Sharing just isn't good, despite what your mother taught you and what you learned in the schoolyard. Sharing is what the Commies do. Not Americans. At least not Republicans.
That's why it's come as a shock and pleasant surprise to see the Republican Party finally reach out and actually call for sharing.
"Share the pain."
In this Republican-created economic crisis, everyone should be asked to share the pain, Republicans say. Democrats say it, too, but they're bleeding-hearts liberals; they have to say it. But Republicans asking others to share the pain, now that's news.
Asking teachers to share the pain, to give up some of that cushy existence teachers luxuriate in. Asking union members to share the pain, since they're so used to sharing anyway. Asking Wisconsin public employees to share others' pain because it's time that janitors, bus drivers, sanitation workers, park rangers and nurses understand just a wee bit of discomfort in their lives.
The truth is that in a financial crisis, it does make sense to share the pain.
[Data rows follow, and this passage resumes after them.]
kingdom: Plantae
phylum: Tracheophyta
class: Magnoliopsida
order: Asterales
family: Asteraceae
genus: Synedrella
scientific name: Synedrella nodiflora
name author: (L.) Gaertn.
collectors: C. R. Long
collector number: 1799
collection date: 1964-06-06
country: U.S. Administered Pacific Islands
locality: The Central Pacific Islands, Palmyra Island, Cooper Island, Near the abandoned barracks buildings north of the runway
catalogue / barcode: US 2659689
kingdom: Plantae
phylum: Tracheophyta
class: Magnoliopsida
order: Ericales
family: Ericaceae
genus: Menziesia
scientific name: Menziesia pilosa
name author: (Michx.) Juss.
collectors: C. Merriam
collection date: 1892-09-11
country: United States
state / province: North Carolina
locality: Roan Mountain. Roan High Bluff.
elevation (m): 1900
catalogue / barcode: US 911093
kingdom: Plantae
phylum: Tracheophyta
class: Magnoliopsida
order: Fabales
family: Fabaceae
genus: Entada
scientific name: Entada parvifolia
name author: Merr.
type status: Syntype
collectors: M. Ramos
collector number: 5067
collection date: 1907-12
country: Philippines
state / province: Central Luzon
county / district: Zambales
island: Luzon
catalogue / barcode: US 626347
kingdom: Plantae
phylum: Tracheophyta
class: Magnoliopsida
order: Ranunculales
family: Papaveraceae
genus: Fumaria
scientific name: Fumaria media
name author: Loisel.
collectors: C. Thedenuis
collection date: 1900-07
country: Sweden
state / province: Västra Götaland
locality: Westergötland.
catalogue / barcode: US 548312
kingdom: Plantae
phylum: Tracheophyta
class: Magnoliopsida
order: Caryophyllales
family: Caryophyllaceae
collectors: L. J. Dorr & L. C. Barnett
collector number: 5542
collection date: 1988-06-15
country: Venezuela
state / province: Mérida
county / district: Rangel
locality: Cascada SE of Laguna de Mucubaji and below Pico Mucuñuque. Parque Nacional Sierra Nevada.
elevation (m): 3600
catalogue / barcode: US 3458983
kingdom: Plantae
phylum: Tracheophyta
And Republicans express this eloquently.
"We're all going to have to share the pain," said the Republican Majority Leader in Wisconsin's Assembly, Scott Suder.
"I think everyone will have to share the pain," explained Mike Milburn, the Republican House Speaker in Montana.
Sarah Palin herself has urged union members to throw off the shackles of their "union bosses who are not looking out for you," who are burdening members with collective bargaining rights, and nobly follow her instead to get "budgets that share the burden."
Even the business community has issued a rallying cry, like one of Wisconsin's leading manufacturers, Badger Meter. "For many years, the public unions in the state have won a lot of battles," bluntly noted its CEO, Rich Meeusen, who donated $5,000 to Gov. Scott Walker's election. "Clearly, the private sector has had to take pretty draconian measures. The public sector so far has not. It's time for them to share the pain." Mr. Meeusen well-understands the "draconian measures" his own company had to take: last August, Badger Meter was painfully forced to increase its quarterly stock dividend by 15%. One can only presume they were hoping for a 25% raise.
And on and on the new-found, sharing voice of the Republican Party grows. From Washington, and Wisconsin, from Indiana, Ohio, Florida and Montana. Share the pain.
This inspiring sense of community spirit and sharing means so much to the nation. And it would mean oh-so-much more if the concept of "Share the pain," meant to Republicans that everyone should share it. After all, "Share the pain" takes on such a less-noble meaning when you are only asking teachers, nurses, janitors, bus drivers, the middle class -- y'know: workers -- to share it. And conveniently leave out corporations and the wealthy.
Republicans fought like angry badgers against President Obama to make sure that people who made over $200,000 a year got tax cuts. When Democrats were willing to increase this to a million dollars, it still couldn't get past Republicans in Congress.
While asking public workers to "share the pain," Wisconsin governor Scott Walker gave a $117 million tax cut to corporations.
In Florida, Republican governor Rick Scott wants to cut corporate taxes $1.5 billion over two years.
Share the pain.
This is what "share the pain" is to Republicans. Telling others to suck it in, while they increase their stock dividend.
Now, it's a dead certainty that Republicans have a treasure chest of reasons why all these tax cuts are a good thing for corporations and the wealthy. But when you are asking everyone who has something worth sharing to "share the pain" -- then providing any exemption, whatever the reason, gives lie to your call for "sharing." That's not sharing. That's cutting a backroom deal with your pals.
We all know what sharing is. We learned it in the third grade. Well, some of us did.
At least Marie Antoinette told the poor people of France to eat cake. The Republican Party is telling you not to eat. While they pay themselves a bonus.
The next time you hear a Republican say we must "share the pain," step back a moment and ask yourself just one simple question:
What pain has the GOP yet asked corporations and the wealthy to share?